When sexuality is studied or discussed, it is normally about one end of the spectrum or the other; that is, most information available concerns homosexuality or heterosexuality. There has been relatively little interest concerning bisexuality.
This is particularly interesting, since a prominent view of sexuality, called "queer theory," suggests that it is on a spectrum.
"Sexuality is very fluid, and you can be at any part of the spectrum at any time in your life," said Jill Raney, co-vice president of the Queer Student Union.
Fourth-year College student Adrienne Patton, chair of the Minority Rights Coalition, said she agrees with this sentiment.
"I feel like there are very few people who are fully straight," she said.
Patton's view ties back to that of Carl Jung, who was a psychological theorist in the early 1900s. According to Lenny Carter, assistant director of Counseling and Psychological Services, Jung proposed the "idea that probably smaller numbers of people would be truly 100 percent heterosexual."

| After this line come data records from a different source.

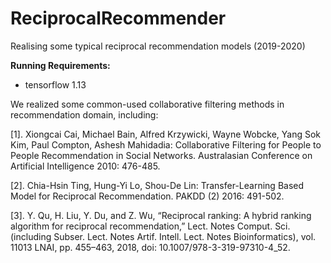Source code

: # ReciprocalRecommender
Realising some typical reciprocal recommendation models (2019-2020)


**Running Requirements:**
* tensorflow 1.13



We realized some common-used collaborative filtering methods in recommendation domain, including:

[1]. Xiongcai Cai, Michael Bain, Alfred Krzywicki, Wayne Wobcke, Yang Sok Kim, Paul Compton, Ashesh Mahidadia: Collaborative Filtering for People to People Recommendation in Social Networks. Australasian Conference on Artificial Intelligence 2010: 476-485.

[2]. Chia-Hsin Ting, Hung-Yi Lo, Shou-De Lin: Transfer-Learning Based Model for Reciprocal Recommendation. PAKDD (2) 2016: 491-502.

[3]. Y. Qu, H. Liu, Y. Du, and Z. Wu, “Reciprocal ranking: A hybrid ranking algorithm for reciprocal recommendation,” Lect. Notes Comput. Sci. (including Subser. Lect. Notes Artif. Intell. Lect. Notes Bioinformatics), vol. 11013 LNAI, pp. 455–463, 2018, doi: 10.1007/978-3-319-97310-4_52.
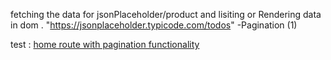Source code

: fetching the data for jsonPlaceholder/product and lisiting or Rendering data in dom .
"https://jsonplaceholder.typicode.com/todos"
-Pagination (1)

test : [home route with pagination functionality](http://localhost:3000/home)



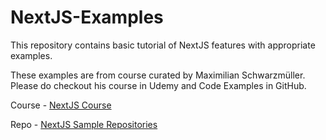 # NextJS-Examples
This repository contains basic tutorial of NextJS features with appropriate examples. 

These examples are from course curated by Maximilian Schwarzmüller. <br/>
Please do checkout his course in Udemy and Code Examples in GitHub.

Course - [NextJS Course](https://www.udemy.com/course/nextjs-react-the-complete-guide/)

Repo - [NextJS Sample Repositories](https://github.com/mschwarzmueller/nextjs-course-code/tree/main)
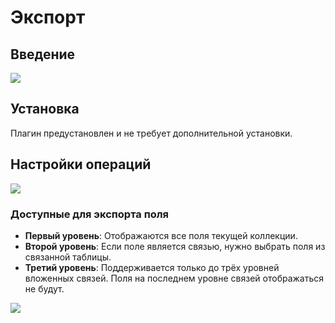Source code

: # Экспорт

<PluginInfo name="action-export"></PluginInfo>

## Введение

![](https://static-docs.nocobase.com/20240426162728.png)

## Установка

Плагин предустановлен и не требует дополнительной установки.

## Настройки операций

![](https://static-docs.nocobase.com/20240426163008.png)

### Доступные для экспорта поля

- **Первый уровень**: Отображаются все поля текущей коллекции.
- **Второй уровень**: Если поле является связью, нужно выбрать поля из связанной таблицы.
- **Третий уровень**: Поддерживается только до трёх уровней вложенных связей. Поля на последнем уровне связей отображаться не будут.

![](https://static-docs.nocobase.com/20240426163433.png)
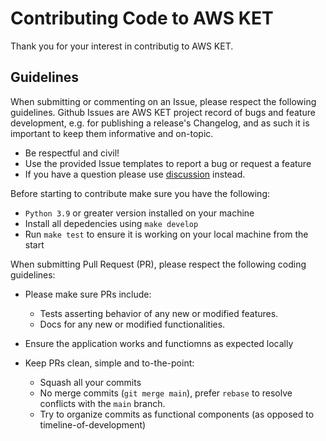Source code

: # Contributing Code to AWS KET

Thank you for your interest in contributig to AWS KET. 

## Guidelines

When submitting or commenting on an Issue, please respect the following guidelines. Github Issues are AWS KET project record of bugs and feature development, e.g. for publishing a release's Changelog, and as such it is important to keep them informative and on-topic.

-   Be respectful and civil!
-   Use the provided Issue templates to report a bug or request a feature
-   If you have a question please use [discussion](https://github.com/sayefiqb/aws-ket/discussions)
    instead.

Before starting to contribute make sure you have the following:

-   `Python 3.9` or greater version installed on your machine
-   Install all depedencies using `make develop`
-   Run `make test` to ensure it is working on your local machine from the start

When submitting Pull Request (PR), please respect the following coding
guidelines:

-   Please make sure PRs include:

    -   Tests asserting behavior of any new or modified features.
    -   Docs for any new or modified functionalities.

-   Ensure the application works and functiomns as expected locally

-   Keep PRs clean, simple and to-the-point:
    -   Squash all your commits
    -   No merge commits (`git merge main`), prefer `rebase` to resolve
        conflicts with the `main` branch.
    -   Try to organize commits as functional components (as opposed to
        timeline-of-development)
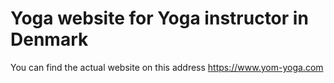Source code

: # Yoga website for Yoga instructor in Denmark
You can find the actual website on this address
https://www.yom-yoga.com
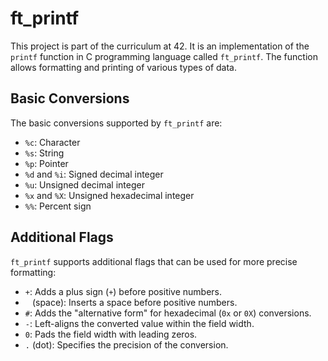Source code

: # ft_printf

This project is part of the curriculum at 42. It is an implementation of the `printf` function in C programming language called `ft_printf`. The function allows formatting and printing of various types of data.

## Basic Conversions

The basic conversions supported by `ft_printf` are:

- `%c`: Character
- `%s`: String
- `%p`: Pointer
- `%d` and `%i`: Signed decimal integer
- `%u`: Unsigned decimal integer
- `%x` and `%X`: Unsigned hexadecimal integer
- `%%`: Percent sign

## Additional Flags

`ft_printf` supports additional flags that can be used for more precise formatting:

- `+`: Adds a plus sign (`+`) before positive numbers.
- ` ` (space): Inserts a space before positive numbers.
- `#`: Adds the "alternative form" for hexadecimal (`0x` or `0X`) conversions.
- `-`: Left-aligns the converted value within the field width.
- `0`: Pads the field width with leading zeros.
- `.` (dot): Specifies the precision of the conversion.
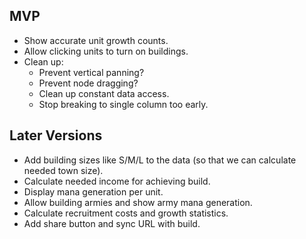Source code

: ## MVP

-   Show accurate unit growth counts.
-   Allow clicking units to turn on buildings.
-   Clean up:
    -   Prevent vertical panning?
    -   Prevent node dragging?
    -   Clean up constant data access.
    -   Stop breaking to single column too early.

## Later Versions

-   Add building sizes like S/M/L to the data
    (so that we can calculate needed town size).
-   Calculate needed income for achieving build.
-   Display mana generation per unit.
-   Allow building armies and show army mana generation.
-   Calculate recruitment costs and growth statistics.
-   Add share button and sync URL with build.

Carter added that according to Jung, many people probably have "fleeting ideas of same-sex attraction."
This seems to suggest that most people have bisexual desires to some extent, however fleeting they may be.
Though the idea that bisexual attractions are perhaps more typical than heterosexual ones has been around for nearly 100 years, those who openly identify themselves as bisexual face many difficulties that gays and lesbians do not.
"People make assumptions and don't take time to ask about individual experiences," said Ben Hines, an openly gay University alumnus, who is familiar with many of the issues bisexuals have to deal with. "We don't like to admit we don't understand, so we pretend that we do and our assumptions are often wrong."
One of these assumptions, Hines claimed, is "the idea that bisexual people aren't capable of having long-term relationships" without having an affair "on the side."
This is one of the first assumptions to be shot down by those who identify as bisexual, because, as Hines said, "It's just not fair."
According to Psychology Prof. Charlotte Patterson, another assumption that people often make is that bisexuality is only a "temporary identity as one adapts from one identity to another."
Patterson explained that although some people do conform to this stereotype and maintain bisexuality as only a temporary identity, many identify themselves as bisexual for their entire lives.
"It is transitional for some, but not for others," Patterson said.
Both gay and straight individuals have claimed that a person cannot actually be bisexual.
"Some people close to me do not even believe that [bisexuality] is possible," Raney said.
According to a study conducted by a team of psychologists from Northwestern University and the Center for Addiction and Mental Health in Toronto, bisexuality may not be a distinct orientation.
The psychologists measured genital arousal patterns of men in response to images of men or women, and they found that men who claimed to be bisexual were aroused only by images of men or women, but not by both.
A common critique of this study, though, is that attraction manifests itself in ways beyond the physical; Carter pointed out that emotional attraction and intimacy are key factors as well.
Patton believes the view taken by some that bisexual individuals are either gay or straight is mainly a misunderstanding of labels. She describes sexuality in terms of three facets: desires, behavior and labels. "One could identify one way, behave some way and desire something different," Patterson said.
In other words, none of these things necessarily have to match up. When gays or straights claim that a person cannot actually "be" bisexual, they are, according to Patton, mixing up their terms. She added that while people can control their behavior and what they identify themselves as, desire is out of that control.
"You can change people's behavior, but that doesn't change underlying orientation," she said.
Raney used the example of marriage to demonstrate the inability to forcefully change one's orientation.
"I do eventually want to get married, but whether I end up marrying a guy or a girl, I'll still be in the middle," Raney said.
This suggests that a bisexual person's identity does not change depending on who he or she is dating; a bisexual girl is not straight while dating a guy, and is not a lesbian while dating a girl, according to Raney.
"Most people's sexual identity remains stable over long periods of time, but not all do," Patterson said. "Changes often occur during teenage years, but others may not make these changes [until] mid-life."
Bisexuals can experience resentment from gays for other reasons, as well.
"Bisexual people can, depending on who they're in relationships with, 'pass' for straight and get heterosexual privileges," Hines said. "So resentment from gay people can be really damaging."
Because bisexuals experience resentment from both straights and gays, it is often hard for someone to know to which community he or she belongs.
"Some people who identify themselves as bi have felt ostracized by gays -- they weren't 'gay enough' for the rest of the people," Carter said.
Hines said he hopes that as we learn more about bisexuality perhaps some of the assumptions and resentment will start to dissolve.
"It is a field that is expanding and addressing core issues that make us who we are," Hines said.